Moreover, the Christian injunction to love one another is a general injunction, it is not restricted or layered by belief. In his 1537 bull Sublimus Dei, Pope Paul III proclaimed, regarding the inhabitants of the Americas, that:
... the said Indians and all other people who may later be discovered by Christians, are by no means to be deprived of their liberty or the possession of their property, even though they be outside the faith of Jesus Christ; and that they may and should, freely and legitimately, enjoy their liberty and the possession of their property; nor should they be in any way enslaved; should the contrary happen, it shall be null and have no effect.By contrast, an Islamic jurist wrote, in a book published in 1940, reflecting consistent Islamic jurisprudence about the law of Allah down the centuries:
… the Imam may condemn the population of the conquered countries, in case they do not accept Islam and the Imam does not demand that they shall work and pay the tribute, to be slaves and be divided among the Jihadists as [the spoils of war]. The owner of a slave had the liberty to treat him any way liked.
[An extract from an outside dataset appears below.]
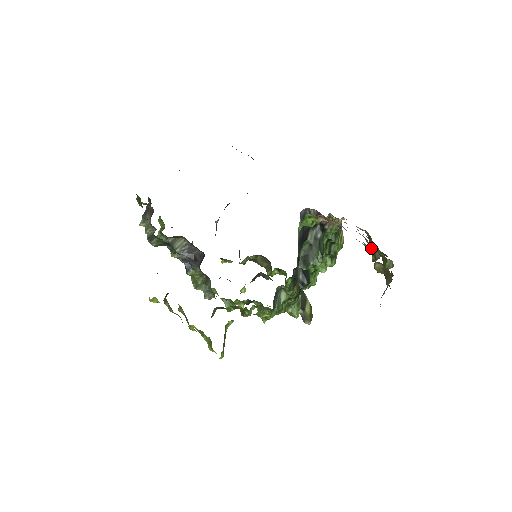
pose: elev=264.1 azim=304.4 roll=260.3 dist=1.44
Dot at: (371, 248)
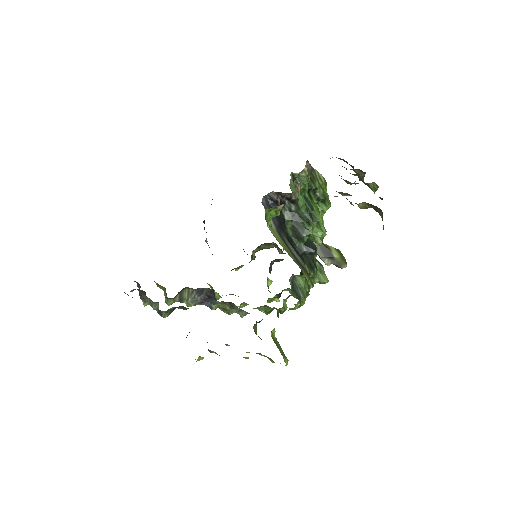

If the slave were a woman, he was allowed to have sexual connection with her without marriage (p.577).Or, in the words of al-Ghazali again:
… one must go on jihad (i.e. warlike razzias or raids) at least once a year … one may use a catapult against them when they are in a fortress even if there are among them women and children. One may set fire to them or drown them … If a Person of the Book is enslave his marriage is revoked … One may cut down their trees … One must destroy their useless books. Jihadists may take as booty whatever they decide … (p.199).It is not the Christians adhered to what Pope Paul decreed. It is that Islam has no such higher standard to invoke.
The world would be a better place if Christians more consistently lived up to their religion. It would be a much worse place if Muslims more consistently lived down to all of theirs. As The Legacy of Jihad makes abundantly clear.